• _What to do_
Search the entries below for "https". Report each line where it occurs.

*** Block opens ***

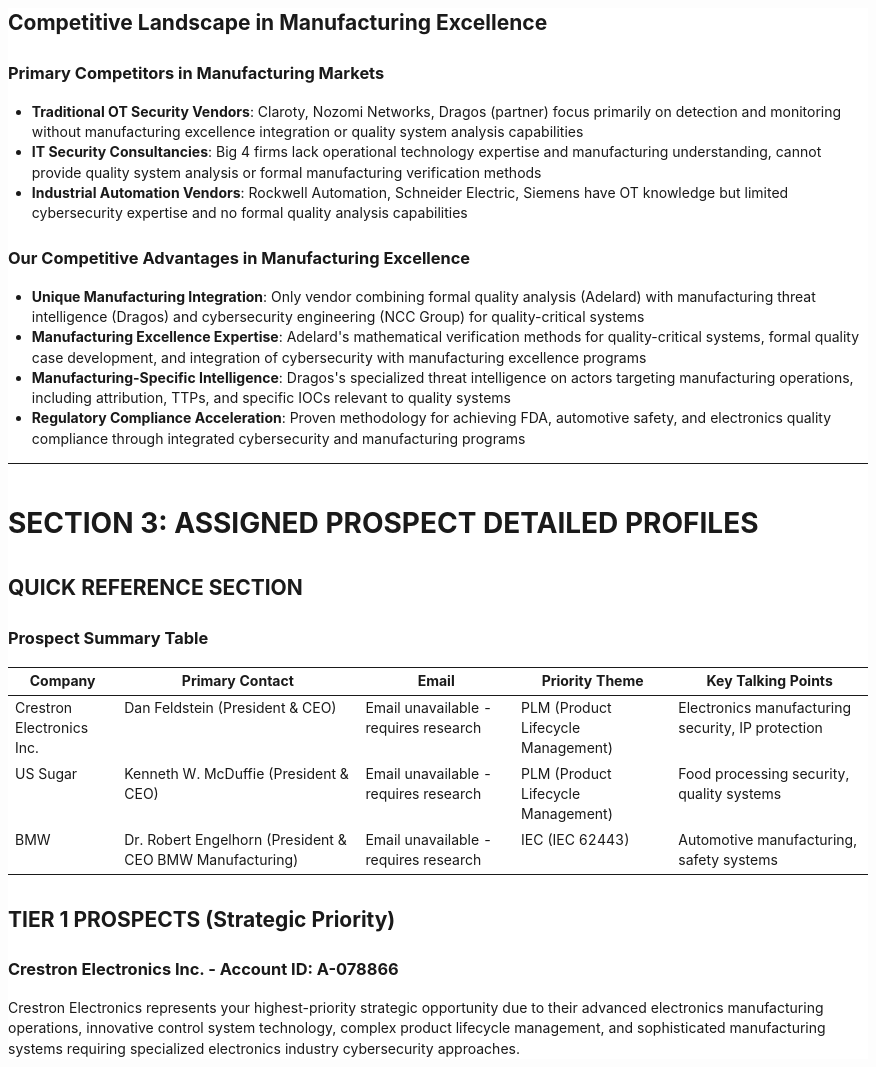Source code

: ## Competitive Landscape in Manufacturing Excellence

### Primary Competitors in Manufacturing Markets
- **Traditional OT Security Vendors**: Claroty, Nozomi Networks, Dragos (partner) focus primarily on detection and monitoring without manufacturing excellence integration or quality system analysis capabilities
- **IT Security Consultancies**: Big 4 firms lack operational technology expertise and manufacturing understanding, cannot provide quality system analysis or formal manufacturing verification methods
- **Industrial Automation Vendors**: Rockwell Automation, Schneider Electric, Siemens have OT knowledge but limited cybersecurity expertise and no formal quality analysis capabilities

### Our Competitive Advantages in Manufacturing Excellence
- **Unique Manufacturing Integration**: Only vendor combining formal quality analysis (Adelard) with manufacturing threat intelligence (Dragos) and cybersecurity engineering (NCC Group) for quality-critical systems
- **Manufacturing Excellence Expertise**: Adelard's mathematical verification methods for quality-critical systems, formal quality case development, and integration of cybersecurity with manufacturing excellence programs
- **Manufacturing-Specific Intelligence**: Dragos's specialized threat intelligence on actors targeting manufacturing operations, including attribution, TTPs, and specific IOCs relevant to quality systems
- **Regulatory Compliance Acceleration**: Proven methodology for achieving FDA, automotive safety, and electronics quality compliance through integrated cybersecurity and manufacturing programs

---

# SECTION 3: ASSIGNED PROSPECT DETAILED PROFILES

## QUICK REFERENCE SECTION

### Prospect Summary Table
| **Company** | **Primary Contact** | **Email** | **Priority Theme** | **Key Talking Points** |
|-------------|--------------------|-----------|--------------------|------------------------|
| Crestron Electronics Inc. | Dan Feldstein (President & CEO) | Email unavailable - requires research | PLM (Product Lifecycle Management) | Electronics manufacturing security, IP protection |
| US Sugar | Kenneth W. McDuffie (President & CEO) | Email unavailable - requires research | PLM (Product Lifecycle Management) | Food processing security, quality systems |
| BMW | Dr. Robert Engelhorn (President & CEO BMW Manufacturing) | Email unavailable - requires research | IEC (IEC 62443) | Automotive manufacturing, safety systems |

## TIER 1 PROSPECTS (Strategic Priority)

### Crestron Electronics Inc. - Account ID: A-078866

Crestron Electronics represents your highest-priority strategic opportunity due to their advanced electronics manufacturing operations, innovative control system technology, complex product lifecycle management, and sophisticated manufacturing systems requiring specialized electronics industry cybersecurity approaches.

*** Block closes ***
*** Block opens ***

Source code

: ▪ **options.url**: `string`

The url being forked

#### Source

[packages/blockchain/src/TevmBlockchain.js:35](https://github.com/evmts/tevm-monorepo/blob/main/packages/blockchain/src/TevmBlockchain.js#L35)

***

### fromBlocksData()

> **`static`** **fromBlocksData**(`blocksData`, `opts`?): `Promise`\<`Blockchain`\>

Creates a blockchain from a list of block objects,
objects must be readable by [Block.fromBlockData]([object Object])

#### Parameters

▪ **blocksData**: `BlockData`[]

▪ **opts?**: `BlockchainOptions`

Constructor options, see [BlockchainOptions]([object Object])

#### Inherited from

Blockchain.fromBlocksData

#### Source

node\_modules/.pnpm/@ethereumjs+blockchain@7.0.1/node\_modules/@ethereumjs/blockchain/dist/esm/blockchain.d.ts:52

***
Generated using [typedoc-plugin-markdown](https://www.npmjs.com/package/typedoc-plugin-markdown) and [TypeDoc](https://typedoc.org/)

*** Block closes ***

• _Answer section_
[packages/blockchain/src/TevmBlockchain.js:35](https://github.com/evmts/tevm-monorepo/blob/main/packages/blockchain/src/TevmBlockchain.js#L35)
Generated using [typedoc-plugin-markdown](https://www.npmjs.com/package/typedoc-plugin-markdown) and [TypeDoc](https://typedoc.org/)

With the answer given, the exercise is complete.